EXERCISE:
From the entries that follow, copy exactly the lines beginning at the line holding "index pip: (948, 628)" and continuing through the line holding "ring mcp: (926, 675)".

### DATA FOR ANALYSIS

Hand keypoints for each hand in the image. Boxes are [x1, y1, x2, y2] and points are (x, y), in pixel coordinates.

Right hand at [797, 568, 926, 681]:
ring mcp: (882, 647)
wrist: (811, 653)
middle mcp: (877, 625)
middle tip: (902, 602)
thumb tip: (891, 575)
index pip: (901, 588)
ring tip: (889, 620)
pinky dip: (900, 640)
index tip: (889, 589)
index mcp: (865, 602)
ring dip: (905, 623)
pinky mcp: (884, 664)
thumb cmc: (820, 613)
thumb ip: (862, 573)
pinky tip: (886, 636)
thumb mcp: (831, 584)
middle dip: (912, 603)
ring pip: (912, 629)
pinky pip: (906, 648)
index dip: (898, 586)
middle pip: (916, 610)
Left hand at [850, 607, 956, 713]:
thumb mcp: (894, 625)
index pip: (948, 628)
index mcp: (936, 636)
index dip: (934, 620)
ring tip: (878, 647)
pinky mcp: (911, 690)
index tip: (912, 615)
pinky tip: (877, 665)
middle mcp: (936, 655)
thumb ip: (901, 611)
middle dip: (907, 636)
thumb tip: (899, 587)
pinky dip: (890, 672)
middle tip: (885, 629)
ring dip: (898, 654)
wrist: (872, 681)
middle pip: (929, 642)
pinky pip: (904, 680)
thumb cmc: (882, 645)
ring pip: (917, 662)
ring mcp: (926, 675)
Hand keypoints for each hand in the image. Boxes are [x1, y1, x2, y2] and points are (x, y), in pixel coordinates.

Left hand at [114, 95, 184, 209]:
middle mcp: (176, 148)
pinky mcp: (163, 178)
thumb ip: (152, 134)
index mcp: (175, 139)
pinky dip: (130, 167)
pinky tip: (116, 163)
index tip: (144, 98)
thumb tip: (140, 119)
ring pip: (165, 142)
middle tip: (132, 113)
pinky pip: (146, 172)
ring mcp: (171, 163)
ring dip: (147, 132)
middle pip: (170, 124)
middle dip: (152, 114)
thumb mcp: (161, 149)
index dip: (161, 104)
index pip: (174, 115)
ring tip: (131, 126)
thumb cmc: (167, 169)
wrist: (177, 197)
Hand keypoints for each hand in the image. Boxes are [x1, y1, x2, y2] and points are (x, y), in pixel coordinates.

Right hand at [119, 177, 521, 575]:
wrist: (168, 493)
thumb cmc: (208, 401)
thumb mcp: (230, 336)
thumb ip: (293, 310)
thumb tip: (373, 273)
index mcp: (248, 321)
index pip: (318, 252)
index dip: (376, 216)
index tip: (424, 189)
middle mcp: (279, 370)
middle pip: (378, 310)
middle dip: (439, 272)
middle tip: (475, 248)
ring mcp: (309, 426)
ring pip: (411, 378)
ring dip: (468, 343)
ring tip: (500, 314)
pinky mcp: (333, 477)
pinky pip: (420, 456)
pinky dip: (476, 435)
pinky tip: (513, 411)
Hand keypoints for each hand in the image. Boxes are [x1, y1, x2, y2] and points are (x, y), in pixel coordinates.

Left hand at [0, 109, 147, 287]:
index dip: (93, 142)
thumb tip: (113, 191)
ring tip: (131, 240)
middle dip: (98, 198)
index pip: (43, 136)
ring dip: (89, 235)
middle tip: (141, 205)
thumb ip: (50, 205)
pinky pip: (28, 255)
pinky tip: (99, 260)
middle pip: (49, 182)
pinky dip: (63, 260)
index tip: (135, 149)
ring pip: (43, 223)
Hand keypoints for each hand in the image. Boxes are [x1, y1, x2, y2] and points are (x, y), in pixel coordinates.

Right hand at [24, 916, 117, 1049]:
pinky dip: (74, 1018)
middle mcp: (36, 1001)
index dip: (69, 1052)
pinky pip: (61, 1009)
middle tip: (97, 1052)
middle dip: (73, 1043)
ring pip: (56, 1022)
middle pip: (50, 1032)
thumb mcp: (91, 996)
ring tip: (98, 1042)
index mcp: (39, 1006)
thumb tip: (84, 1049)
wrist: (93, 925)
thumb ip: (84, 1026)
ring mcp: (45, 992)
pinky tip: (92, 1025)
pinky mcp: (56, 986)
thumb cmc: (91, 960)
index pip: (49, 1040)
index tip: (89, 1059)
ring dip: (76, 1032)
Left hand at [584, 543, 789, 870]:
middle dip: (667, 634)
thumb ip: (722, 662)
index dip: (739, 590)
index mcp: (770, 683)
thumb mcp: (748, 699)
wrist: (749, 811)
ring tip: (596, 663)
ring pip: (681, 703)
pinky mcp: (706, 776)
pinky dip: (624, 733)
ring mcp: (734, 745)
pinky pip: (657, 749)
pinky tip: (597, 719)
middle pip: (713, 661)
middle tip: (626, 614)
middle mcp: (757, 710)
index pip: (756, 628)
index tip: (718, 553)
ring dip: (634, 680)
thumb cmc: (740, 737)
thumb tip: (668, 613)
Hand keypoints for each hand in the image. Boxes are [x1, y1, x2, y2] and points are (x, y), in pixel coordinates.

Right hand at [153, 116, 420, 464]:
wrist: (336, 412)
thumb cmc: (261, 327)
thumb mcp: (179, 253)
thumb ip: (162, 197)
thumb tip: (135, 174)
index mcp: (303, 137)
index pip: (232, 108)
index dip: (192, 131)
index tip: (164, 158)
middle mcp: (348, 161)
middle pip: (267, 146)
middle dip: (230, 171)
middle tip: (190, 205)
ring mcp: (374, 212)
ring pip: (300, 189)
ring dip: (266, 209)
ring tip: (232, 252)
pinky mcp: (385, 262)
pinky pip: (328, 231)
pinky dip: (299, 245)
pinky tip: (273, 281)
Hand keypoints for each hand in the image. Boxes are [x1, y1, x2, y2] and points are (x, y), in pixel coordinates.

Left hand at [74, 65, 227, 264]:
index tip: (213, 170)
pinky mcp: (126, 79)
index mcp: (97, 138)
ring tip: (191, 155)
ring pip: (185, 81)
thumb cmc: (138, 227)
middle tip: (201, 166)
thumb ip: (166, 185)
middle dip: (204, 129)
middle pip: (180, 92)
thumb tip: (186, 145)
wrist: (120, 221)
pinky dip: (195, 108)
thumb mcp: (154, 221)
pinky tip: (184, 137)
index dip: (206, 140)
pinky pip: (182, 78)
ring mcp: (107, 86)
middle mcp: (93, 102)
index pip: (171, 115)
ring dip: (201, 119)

######

ANSWER TO THE PROBLEM:
index pip: (948, 628)
index mcp: (936, 636)
index dip: (934, 620)
ring tip: (878, 647)
pinky mcp: (911, 690)
index tip: (912, 615)
pinky tip: (877, 665)
middle mcp: (936, 655)
thumb ip: (901, 611)
middle dip: (907, 636)
thumb tip: (899, 587)
pinky dip: (890, 672)
middle tip: (885, 629)
ring dip: (898, 654)
wrist: (872, 681)
middle pip: (929, 642)
pinky pip: (904, 680)
thumb cmc: (882, 645)
ring pip: (917, 662)
ring mcp: (926, 675)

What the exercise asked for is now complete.